If a line in the data below contains the word "producten", copy it out.

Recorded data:
»»

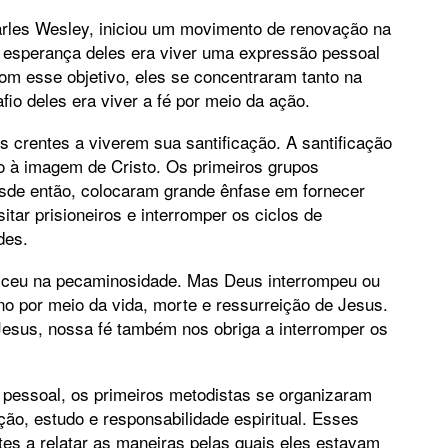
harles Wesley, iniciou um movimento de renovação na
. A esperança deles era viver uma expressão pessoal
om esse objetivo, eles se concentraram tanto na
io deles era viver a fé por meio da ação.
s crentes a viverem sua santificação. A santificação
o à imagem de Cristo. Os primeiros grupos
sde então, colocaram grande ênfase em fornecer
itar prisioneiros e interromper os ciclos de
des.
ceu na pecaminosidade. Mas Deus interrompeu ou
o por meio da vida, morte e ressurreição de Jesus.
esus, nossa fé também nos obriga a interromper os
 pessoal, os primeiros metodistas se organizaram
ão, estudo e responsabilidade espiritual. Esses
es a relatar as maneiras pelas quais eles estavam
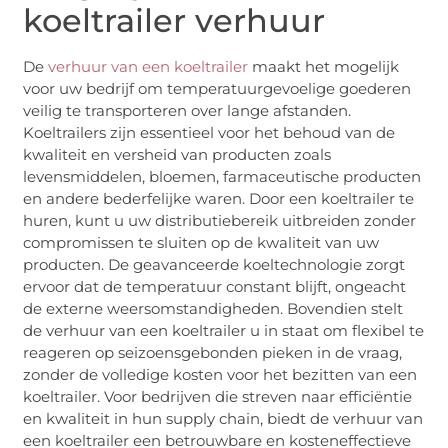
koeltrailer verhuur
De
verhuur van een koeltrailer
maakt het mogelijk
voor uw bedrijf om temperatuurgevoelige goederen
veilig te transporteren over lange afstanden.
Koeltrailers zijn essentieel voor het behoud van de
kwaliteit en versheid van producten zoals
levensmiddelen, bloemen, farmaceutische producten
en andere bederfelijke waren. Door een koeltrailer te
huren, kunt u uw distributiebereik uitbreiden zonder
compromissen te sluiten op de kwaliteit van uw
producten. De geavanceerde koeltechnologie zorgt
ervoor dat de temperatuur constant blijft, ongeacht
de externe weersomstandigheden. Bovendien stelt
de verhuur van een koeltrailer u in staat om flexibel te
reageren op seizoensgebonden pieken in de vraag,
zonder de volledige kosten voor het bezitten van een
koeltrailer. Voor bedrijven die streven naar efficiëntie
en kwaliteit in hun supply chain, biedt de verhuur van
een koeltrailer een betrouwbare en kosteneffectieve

««

EXERCISE RESULT
kwaliteit en versheid van producten zoals
levensmiddelen, bloemen, farmaceutische producten
producten. De geavanceerde koeltechnologie zorgt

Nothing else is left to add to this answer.